* TEXTO EM ESTUDO:
= = = = =
O Internacional chegou a um ponto em que manter Paulo Pezzolano parece tão arriscado quanto demiti-lo. O Colorado perdeu por 3 a 2 para o Santos no Beira-Rio, chegou a 10 partidas consecutivas sem vencer no Brasileirão e permanece em 18º lugar, com 25 pontos.
A direção decidiu manter o treinador. A decisão provocou discussão, mas existe uma pergunta mais importante por trás dela: trocar Pezzolano realmente resolveria os problemas do Internacional?
A resposta mais honesta é que provavelmente não resolveria tudo. E esse é justamente o perigo.
O treinador tem responsabilidade, mas o problema não começou nele
Pezzolano não pode ser absolvido.
O Inter está jogando mal, perdeu referências, demonstra dificuldade para reagir durante as partidas e acumulou decisões contestáveis. Contra o Santos, sofreu três gols no primeiro tempo e precisou correr atrás de um prejuízo que praticamente nasceu das próprias falhas.
O treinador também está pressionado porque os resultados deixaram de ser pontuais. São dez jogos sem vitória no Brasileirão, com seis derrotas nesse período. A última vitória aconteceu em maio, no 4 a 1 sobre o Vasco.
Só que trocar o técnico não apaga uma realidade maior.
O Inter também sofre com um elenco que apresenta poucas soluções para mudar o roteiro das partidas. Quando Alan Patrick não consegue encontrar espaços, faltam alternativas capazes de assumir a criação. Quando o adversário pressiona, o time frequentemente parece sem uma saída clara.
= = = = =
* TAREFA A: Transcreva o trecho do texto sobre o Internacional que começa em "O Internacional chegou" e termina em "pode ser absolvido.".
* TAREFA B: Indique se cada afirmação abaixo está de acordo com o texto sobre o Internacional, respondendo sim ou não e citando as palavras do texto que decidem a questão. (i) O Internacional perdeu por 3 a 2 para o Santos no Beira-Rio. (ii) A direção decidiu demitir o treinador. (iii) A última vitória mencionada foi um 4 a 1 sobre o Vasco, em maio.
* TAREFA C: Prossiga o texto sobre o Internacional a partir do ponto em que ele termina.

Entradas de dados salvas
= = = = =
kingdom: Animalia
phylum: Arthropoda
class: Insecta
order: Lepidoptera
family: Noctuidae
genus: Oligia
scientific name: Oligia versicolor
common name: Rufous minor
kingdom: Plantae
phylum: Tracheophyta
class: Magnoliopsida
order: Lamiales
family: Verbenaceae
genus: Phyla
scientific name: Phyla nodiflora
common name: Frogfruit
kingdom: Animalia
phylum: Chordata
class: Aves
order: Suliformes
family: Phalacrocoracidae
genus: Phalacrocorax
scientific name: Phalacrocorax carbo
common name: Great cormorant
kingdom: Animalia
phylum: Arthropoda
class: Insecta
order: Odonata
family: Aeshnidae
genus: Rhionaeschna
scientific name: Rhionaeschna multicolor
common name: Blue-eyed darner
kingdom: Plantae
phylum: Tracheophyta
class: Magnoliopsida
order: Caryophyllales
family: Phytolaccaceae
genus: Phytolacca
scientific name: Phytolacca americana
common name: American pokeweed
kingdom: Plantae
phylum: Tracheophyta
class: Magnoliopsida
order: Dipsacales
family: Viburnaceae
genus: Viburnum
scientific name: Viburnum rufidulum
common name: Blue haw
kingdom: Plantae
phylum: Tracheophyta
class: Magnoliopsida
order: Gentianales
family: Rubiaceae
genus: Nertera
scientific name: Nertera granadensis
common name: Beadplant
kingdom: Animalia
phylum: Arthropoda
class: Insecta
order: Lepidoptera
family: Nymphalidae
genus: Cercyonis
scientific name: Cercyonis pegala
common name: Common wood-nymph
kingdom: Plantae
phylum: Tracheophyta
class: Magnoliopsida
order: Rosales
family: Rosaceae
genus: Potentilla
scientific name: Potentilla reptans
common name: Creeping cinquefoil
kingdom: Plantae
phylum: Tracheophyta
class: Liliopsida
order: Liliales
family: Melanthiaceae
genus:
= = = = =
* RESPOSTA A:
O Internacional chegou a um ponto em que manter Paulo Pezzolano parece tão arriscado quanto demiti-lo. O Colorado perdeu por 3 a 2 para o Santos no Beira-Rio, chegou a 10 partidas consecutivas sem vencer no Brasileirão e permanece em 18º lugar, com 25 pontos.
A direção decidiu manter o treinador. A decisão provocou discussão, mas existe uma pergunta mais importante por trás dela: trocar Pezzolano realmente resolveria os problemas do Internacional?
A resposta mais honesta é que provavelmente não resolveria tudo. E esse é justamente o perigo.
O treinador tem responsabilidade, mas o problema não começou nele
Pezzolano não pode ser absolvido.

* RESPOSTA B:
(i) Sim: "O Colorado perdeu por 3 a 2 para o Santos no Beira-Rio".
(ii) Não: "A direção decidiu manter o treinador."
(iii) Sim: "A última vitória aconteceu em maio, no 4 a 1 sobre o Vasco."

* RESPOSTA C:
Isso não é responsabilidade exclusiva de Pezzolano.
O Internacional precisa de uma mudança, mas não necessariamente de um nome novo
A frase do executivo Fabinho Soldado de que o “fato novo é ganhar” resume o problema, mas também mostra a dificuldade da situação.
O Inter precisa urgentemente de uma mudança de comportamento. A questão é saber se ela precisa acontecer na comissão técnica.
Se a direção demitir Pezzolano sem ter um substituto capaz de mudar imediatamente o funcionamento da equipe, corre o risco de transformar uma crise esportiva em uma crise ainda maior. O novo treinador teria poucos jogos para trabalhar, pouca margem para testes e um elenco que continuaria apresentando as mesmas limitações.
Trocar por trocar seria apenas uma maneira de produzir a sensação de movimento.
O Inter precisa de solução.
O momento já exige uma decisão diferente
Ao mesmo tempo, manter Pezzolano também não pode significar simplesmente esperar que tudo melhore sozinho. A sequência já é longa demais.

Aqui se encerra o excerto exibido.